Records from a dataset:
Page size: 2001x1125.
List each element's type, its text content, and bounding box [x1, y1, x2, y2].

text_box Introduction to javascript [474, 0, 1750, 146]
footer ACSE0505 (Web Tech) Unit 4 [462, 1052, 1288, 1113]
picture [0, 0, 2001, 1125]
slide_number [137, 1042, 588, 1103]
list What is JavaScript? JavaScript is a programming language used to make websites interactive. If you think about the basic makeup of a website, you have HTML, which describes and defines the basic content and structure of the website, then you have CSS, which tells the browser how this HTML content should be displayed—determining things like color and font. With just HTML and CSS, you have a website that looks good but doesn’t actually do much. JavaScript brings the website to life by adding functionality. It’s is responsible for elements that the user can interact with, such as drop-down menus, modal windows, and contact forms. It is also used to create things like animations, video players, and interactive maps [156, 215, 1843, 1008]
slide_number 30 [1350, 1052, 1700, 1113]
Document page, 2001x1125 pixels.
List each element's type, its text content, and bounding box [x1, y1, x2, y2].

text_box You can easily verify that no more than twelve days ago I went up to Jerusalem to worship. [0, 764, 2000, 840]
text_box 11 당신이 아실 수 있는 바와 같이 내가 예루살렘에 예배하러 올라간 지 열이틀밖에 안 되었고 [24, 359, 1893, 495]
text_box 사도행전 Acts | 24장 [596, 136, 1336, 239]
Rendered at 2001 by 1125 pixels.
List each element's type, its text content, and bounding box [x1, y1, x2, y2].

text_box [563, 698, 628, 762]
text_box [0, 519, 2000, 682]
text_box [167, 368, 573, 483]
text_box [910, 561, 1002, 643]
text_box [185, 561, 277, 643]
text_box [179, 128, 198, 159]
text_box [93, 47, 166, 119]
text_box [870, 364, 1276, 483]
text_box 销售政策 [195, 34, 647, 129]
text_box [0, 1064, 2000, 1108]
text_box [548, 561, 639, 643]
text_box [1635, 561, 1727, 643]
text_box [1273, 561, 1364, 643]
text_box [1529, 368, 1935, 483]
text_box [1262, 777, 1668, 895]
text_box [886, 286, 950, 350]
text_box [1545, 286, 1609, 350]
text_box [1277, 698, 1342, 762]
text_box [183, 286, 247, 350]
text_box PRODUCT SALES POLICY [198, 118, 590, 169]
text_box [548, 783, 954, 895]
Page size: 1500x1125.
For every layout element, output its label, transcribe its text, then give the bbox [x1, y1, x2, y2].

» **TASK PROMPT**
Starting at the line that contains "text_box [563, 698, 628, 762]", copy each line through the last one in the records, exactly, and output nothing else.

» **TASK RESPONSE**
text_box [563, 698, 628, 762]
text_box [0, 519, 2000, 682]
text_box [167, 368, 573, 483]
text_box [910, 561, 1002, 643]
text_box [185, 561, 277, 643]
text_box [179, 128, 198, 159]
text_box [93, 47, 166, 119]
text_box [870, 364, 1276, 483]
text_box 销售政策 [195, 34, 647, 129]
text_box [0, 1064, 2000, 1108]
text_box [548, 561, 639, 643]
text_box [1635, 561, 1727, 643]
text_box [1273, 561, 1364, 643]
text_box [1529, 368, 1935, 483]
text_box [1262, 777, 1668, 895]
text_box [886, 286, 950, 350]
text_box [1545, 286, 1609, 350]
text_box [1277, 698, 1342, 762]
text_box [183, 286, 247, 350]
text_box PRODUCT SALES POLICY [198, 118, 590, 169]
text_box [548, 783, 954, 895]
Page size: 1500x1125.
For every layout element, output its label, transcribe its text, then give the bbox [x1, y1, x2, y2].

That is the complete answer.